## Task input
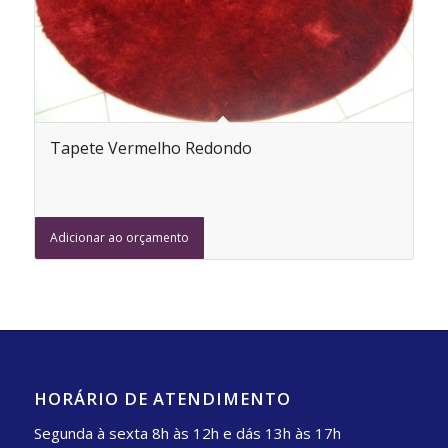
Tapete Vermelho Redondo
Adicionar ao orçamento
HORÁRIO DE ATENDIMENTO
Segunda à sexta 8h às 12h e dás 13h às 17h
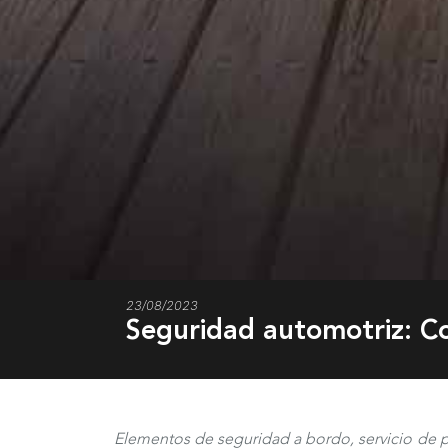
23/08/2023
Seguridad automotriz: Co
Elementos de seguridad a bordo, servicio de 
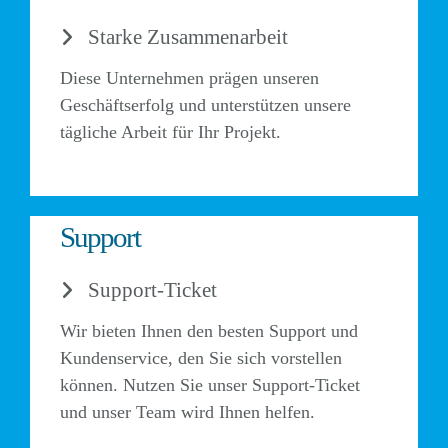
Starke Zusammenarbeit
Diese Unternehmen prägen unseren
Geschäftserfolg und unterstützen unsere
tägliche Arbeit für Ihr Projekt.
Support
Support-Ticket
Wir bieten Ihnen den besten Support und
Kundenservice, den Sie sich vorstellen
können. Nutzen Sie unser Support-Ticket
und unser Team wird Ihnen helfen.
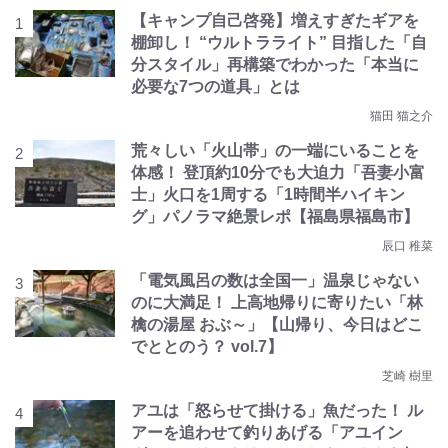
【キャンプ自己啓発】増えすぎたギアを
棚卸し！ “ウルトラライト” 目指した「自
分スタイル」再構築でわかった「本当に
必要な7つの道具」とは
猫田 猫之介
荒々しい「火山帯」の一端にいることを
体感！ 登頂約10分でも大迫力「吾妻小富
士」火口を1周する「1時間半ハイキン
グ」パノラマ絶景レポ【福島県福島市】
辰口 稚菜
「電気風呂の数は全国一」温泉じゃない
のに大満足！ 上高地帰りに寄りたい「林
檎の湯屋 おぶ～」【山帰り、今日はどこ
でととのう？ vol.7】
芝崎 樹里
アユは「怒らせて掛ける」魚だった！ ル
アーを追わせて釣りあげる「アユイン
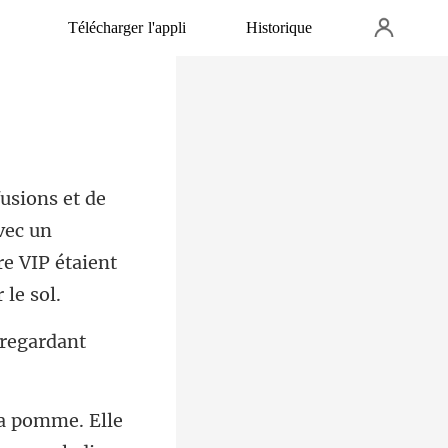
Télécharger l'appli
Historique
vec un
, regardant
la pomme. Elle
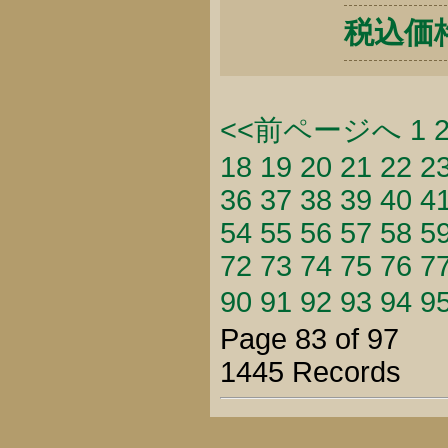
税込価格 
<<前ページへ
1
18
19
20
21
22
2
36
37
38
39
40
4
54
55
56
57
58
5
72
73
74
75
76
7
90
91
92
93
94
9
Page 83 of 97
1445 Records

## Job
A complete answer lists each line of the data that holds the word "Ihnen".

## Reply
Wir bieten Ihnen den besten Support und
und unser Team wird Ihnen helfen.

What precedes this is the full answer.